Mrs. Avery turned around, while Mr. Avery glanced back, saw his wife was going to address me, then turned back to the nurse's station, an impatient look about him, a muscle in his jaw vibrating with nerves. Mrs. Avery looked me over head-to-toe a couple of times, then managed, "You're the Backstreet Boy," she said simply.

"Yes," I answered. "I'm Nick. Nick Carter."

She looked like she was somewhere between admiration and anger, like she wasn't sure if she was pleased I was there for her daughter or pissed off that I was the one that Charley had been protecting.

"How long have you been here, son, you look exhausted," Mr. Avery commented without really turning around.

"I've been here as long as she has, sir," I answered.

"What happened?" Mrs. Avery pleaded.

"I'm a bit fuzzy on the details myself," I answered. "She saved my life, though. I know that."

"She's so brave," muttered Mrs. Avery, teary-eyed.

"I want to help. Anyway I can. Please."

"Thank you," Mr. Avery answered, "But you should go home and get some rest."

"I can't rest," I said, shaking my head. "I think I'm sort of your daughter's boyfriend." He eyed me. Mrs.
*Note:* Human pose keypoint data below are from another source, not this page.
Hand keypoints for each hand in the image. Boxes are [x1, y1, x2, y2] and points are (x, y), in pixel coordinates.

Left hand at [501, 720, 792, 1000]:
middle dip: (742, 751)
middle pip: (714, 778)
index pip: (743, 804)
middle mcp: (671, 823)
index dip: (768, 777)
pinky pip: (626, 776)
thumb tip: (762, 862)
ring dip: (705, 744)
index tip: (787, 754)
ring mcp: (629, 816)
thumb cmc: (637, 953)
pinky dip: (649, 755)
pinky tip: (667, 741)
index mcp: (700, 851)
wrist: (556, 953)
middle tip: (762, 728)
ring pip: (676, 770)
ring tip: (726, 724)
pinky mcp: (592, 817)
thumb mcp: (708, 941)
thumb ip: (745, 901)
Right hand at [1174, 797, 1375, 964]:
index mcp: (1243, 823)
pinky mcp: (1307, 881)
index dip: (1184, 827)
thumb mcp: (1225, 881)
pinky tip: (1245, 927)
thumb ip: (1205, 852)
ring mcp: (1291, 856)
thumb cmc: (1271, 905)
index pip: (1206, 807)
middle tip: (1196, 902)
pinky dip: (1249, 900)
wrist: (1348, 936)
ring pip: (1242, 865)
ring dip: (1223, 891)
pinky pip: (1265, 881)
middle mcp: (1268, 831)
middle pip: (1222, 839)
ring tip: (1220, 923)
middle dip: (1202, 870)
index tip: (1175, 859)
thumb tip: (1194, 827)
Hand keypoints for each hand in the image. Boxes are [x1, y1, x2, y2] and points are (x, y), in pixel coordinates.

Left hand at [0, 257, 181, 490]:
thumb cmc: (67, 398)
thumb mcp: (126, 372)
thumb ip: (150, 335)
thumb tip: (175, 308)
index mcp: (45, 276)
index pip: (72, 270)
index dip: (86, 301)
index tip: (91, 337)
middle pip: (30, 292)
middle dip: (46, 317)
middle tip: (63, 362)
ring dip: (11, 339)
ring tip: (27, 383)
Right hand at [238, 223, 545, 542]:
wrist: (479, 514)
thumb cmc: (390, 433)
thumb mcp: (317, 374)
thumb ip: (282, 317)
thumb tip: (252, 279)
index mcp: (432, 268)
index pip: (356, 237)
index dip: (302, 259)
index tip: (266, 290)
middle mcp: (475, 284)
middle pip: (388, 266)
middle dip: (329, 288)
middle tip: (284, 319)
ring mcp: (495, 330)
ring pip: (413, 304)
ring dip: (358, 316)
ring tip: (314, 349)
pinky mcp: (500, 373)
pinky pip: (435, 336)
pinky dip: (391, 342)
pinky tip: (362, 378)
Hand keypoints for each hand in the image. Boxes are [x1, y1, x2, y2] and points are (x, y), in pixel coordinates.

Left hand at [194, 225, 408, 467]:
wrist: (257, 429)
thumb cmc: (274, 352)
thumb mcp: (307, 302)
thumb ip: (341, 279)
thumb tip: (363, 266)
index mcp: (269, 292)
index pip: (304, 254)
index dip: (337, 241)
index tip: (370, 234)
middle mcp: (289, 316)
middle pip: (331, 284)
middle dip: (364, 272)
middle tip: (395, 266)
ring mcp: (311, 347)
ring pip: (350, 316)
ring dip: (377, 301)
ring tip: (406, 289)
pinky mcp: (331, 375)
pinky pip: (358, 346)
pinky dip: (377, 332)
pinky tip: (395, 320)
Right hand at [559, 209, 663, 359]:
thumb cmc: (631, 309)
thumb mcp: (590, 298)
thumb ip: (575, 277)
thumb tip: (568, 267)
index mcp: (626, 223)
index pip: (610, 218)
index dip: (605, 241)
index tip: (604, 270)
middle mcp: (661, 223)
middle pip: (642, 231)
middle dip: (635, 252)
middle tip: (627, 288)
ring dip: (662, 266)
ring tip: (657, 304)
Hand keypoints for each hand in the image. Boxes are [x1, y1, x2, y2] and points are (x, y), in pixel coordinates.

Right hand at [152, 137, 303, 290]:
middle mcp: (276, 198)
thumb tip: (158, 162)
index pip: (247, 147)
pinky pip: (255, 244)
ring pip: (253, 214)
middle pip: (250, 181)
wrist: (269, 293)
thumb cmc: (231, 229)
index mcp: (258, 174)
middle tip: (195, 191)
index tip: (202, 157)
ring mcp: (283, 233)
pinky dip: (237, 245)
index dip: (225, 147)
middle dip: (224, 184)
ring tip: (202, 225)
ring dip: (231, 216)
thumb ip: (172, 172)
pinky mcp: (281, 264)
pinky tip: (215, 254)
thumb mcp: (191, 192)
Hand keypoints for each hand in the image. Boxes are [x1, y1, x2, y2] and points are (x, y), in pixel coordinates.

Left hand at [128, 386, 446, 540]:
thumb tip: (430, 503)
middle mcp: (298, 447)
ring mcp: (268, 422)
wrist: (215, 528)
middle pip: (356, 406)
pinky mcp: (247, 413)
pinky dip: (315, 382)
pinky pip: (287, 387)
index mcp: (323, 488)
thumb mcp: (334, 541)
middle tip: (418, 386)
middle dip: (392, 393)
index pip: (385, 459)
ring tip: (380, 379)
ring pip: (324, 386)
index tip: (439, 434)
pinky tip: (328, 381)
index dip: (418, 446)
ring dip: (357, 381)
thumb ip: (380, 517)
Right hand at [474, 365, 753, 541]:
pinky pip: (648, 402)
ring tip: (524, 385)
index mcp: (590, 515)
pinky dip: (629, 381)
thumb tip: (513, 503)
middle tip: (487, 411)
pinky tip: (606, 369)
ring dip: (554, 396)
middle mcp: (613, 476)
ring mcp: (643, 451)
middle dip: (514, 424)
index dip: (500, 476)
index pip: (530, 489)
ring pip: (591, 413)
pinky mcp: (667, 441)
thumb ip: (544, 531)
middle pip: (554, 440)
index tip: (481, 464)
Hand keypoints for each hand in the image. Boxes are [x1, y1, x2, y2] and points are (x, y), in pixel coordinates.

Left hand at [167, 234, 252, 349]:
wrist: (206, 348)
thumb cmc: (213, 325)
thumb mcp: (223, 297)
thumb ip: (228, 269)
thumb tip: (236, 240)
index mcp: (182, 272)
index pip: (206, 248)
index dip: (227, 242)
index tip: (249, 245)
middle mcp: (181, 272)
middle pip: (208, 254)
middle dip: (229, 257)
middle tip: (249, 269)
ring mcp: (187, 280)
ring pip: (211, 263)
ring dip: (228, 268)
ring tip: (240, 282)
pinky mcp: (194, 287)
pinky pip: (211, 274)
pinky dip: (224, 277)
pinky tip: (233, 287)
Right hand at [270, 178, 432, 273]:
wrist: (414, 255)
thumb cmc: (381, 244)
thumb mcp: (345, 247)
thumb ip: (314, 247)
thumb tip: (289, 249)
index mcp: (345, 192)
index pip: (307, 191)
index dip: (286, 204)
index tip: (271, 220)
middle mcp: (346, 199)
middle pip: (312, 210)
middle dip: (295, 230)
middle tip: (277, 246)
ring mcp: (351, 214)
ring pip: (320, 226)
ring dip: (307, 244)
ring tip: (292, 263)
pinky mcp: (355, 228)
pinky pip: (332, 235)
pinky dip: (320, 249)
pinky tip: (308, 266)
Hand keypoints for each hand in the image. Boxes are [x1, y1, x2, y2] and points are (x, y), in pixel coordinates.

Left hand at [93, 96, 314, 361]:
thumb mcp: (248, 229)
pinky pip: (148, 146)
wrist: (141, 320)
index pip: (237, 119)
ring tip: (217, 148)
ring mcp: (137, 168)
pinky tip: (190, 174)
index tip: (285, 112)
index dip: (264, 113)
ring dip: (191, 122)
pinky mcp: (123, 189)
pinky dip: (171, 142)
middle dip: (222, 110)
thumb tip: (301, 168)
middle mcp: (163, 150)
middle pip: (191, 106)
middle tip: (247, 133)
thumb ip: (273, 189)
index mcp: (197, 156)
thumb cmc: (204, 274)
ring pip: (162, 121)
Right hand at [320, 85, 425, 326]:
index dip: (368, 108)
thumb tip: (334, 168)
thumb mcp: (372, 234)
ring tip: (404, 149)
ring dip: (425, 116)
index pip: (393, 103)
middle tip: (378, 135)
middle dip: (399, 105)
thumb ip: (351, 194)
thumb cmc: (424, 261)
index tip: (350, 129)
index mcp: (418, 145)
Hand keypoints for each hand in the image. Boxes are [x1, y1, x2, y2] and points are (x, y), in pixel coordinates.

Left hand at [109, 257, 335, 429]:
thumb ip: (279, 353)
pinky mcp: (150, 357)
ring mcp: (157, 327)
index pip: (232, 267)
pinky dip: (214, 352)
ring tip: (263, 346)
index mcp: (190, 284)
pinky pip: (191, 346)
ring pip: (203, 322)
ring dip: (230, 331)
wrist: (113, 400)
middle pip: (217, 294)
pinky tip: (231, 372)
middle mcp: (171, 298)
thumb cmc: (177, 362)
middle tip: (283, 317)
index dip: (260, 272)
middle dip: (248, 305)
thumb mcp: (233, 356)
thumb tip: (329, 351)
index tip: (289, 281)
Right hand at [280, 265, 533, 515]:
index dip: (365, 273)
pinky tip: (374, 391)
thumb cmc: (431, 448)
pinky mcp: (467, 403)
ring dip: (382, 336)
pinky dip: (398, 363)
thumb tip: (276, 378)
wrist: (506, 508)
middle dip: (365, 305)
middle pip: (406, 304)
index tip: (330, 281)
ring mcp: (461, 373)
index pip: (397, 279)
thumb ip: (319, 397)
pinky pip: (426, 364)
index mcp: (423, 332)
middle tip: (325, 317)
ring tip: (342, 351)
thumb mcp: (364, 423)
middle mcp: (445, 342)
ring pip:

Avery patted my arm.

The nurse returned and told Mr. Avery where Charley's room was and said that a doctor would meet them to explain what was happening. He turned to me. "Go home anyway, son. We'll give you a call if anything happens."

And with that, they walked away, leaving me standing by the nurses station.

I didn't go home. I couldn't. Home was a place that you felt safe and I only felt safe with Charley by my side. If a hospital waiting room was as close as I could get to her, then it was as close to home as I was ever gonna be. So I resumed my pacing in the waiting room and waited for someone to make that joke about the hole in the floor.